• [Task]:
The answer must restate the records below word for word.

BEGIN Stored data

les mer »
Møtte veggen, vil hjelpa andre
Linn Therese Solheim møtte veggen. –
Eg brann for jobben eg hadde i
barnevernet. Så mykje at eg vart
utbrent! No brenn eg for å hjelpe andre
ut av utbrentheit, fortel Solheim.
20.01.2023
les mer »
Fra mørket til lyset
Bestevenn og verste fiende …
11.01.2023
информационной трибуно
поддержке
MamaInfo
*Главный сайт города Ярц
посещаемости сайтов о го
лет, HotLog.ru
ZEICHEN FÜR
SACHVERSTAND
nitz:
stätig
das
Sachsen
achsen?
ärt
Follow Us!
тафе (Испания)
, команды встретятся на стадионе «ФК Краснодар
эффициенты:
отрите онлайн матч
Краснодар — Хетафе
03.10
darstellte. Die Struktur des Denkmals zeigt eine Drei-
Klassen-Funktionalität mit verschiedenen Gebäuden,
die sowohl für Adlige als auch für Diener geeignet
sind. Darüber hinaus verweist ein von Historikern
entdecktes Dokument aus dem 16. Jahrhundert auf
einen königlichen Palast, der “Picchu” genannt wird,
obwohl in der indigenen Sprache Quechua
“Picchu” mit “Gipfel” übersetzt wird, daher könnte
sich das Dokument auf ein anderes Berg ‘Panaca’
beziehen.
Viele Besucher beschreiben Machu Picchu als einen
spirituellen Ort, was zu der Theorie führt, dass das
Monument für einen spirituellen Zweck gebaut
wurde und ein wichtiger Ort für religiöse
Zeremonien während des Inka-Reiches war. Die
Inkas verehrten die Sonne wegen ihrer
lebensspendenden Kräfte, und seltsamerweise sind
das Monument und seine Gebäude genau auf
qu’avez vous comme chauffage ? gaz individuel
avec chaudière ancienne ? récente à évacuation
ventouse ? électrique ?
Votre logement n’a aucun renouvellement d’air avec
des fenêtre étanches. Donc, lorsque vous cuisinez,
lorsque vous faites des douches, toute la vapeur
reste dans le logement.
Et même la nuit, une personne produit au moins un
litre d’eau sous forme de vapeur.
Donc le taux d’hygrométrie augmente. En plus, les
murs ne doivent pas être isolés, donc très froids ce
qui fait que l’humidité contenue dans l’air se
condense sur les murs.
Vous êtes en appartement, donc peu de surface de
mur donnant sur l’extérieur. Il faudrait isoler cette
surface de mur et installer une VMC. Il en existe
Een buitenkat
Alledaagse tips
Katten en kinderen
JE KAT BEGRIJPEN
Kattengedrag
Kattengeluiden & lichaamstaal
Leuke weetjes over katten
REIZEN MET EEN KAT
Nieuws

END Stored data

• [Written answer]:
les mer »
Møtte veggen, vil hjelpa andre
Linn Therese Solheim møtte veggen. –
Eg brann for jobben eg hadde i
barnevernet. Så mykje at eg vart
utbrent! No brenn eg for å hjelpe andre
ut av utbrentheit, fortel Solheim.
20.01.2023
les mer »
Fra mørket til lyset
Bestevenn og verste fiende …
11.01.2023
информационной трибуно
поддержке
MamaInfo
*Главный сайт города Ярц
посещаемости сайтов о го
лет, HotLog.ru
ZEICHEN FÜR
SACHVERSTAND
nitz:
stätig
das
Sachsen
achsen?
ärt
Follow Us!
тафе (Испания)
, команды встретятся на стадионе «ФК Краснодар
эффициенты:
отрите онлайн матч
Краснодар — Хетафе
03.10
darstellte. Die Struktur des Denkmals zeigt eine Drei-
Klassen-Funktionalität mit verschiedenen Gebäuden,
die sowohl für Adlige als auch für Diener geeignet
sind. Darüber hinaus verweist ein von Historikern
entdecktes Dokument aus dem 16. Jahrhundert auf
einen königlichen Palast, der “Picchu” genannt wird,
obwohl in der indigenen Sprache Quechua
“Picchu” mit “Gipfel” übersetzt wird, daher könnte
sich das Dokument auf ein anderes Berg ‘Panaca’
beziehen.
Viele Besucher beschreiben Machu Picchu als einen
spirituellen Ort, was zu der Theorie führt, dass das
Monument für einen spirituellen Zweck gebaut
wurde und ein wichtiger Ort für religiöse
Zeremonien während des Inka-Reiches war. Die
Inkas verehrten die Sonne wegen ihrer
lebensspendenden Kräfte, und seltsamerweise sind
das Monument und seine Gebäude genau auf
qu’avez vous comme chauffage ? gaz individuel
avec chaudière ancienne ? récente à évacuation
ventouse ? électrique ?
Votre logement n’a aucun renouvellement d’air avec
des fenêtre étanches. Donc, lorsque vous cuisinez,
lorsque vous faites des douches, toute la vapeur
reste dans le logement.
Et même la nuit, une personne produit au moins un
litre d’eau sous forme de vapeur.
Donc le taux d’hygrométrie augmente. En plus, les
murs ne doivent pas être isolés, donc très froids ce
qui fait que l’humidité contenue dans l’air se
condense sur les murs.
Vous êtes en appartement, donc peu de surface de
mur donnant sur l’extérieur. Il faudrait isoler cette
surface de mur et installer une VMC. Il en existe
Een buitenkat
Alledaagse tips
Katten en kinderen
JE KAT BEGRIJPEN
Kattengedrag
Kattengeluiden & lichaamstaal
Leuke weetjes over katten
REIZEN MET EEN KAT
Nieuws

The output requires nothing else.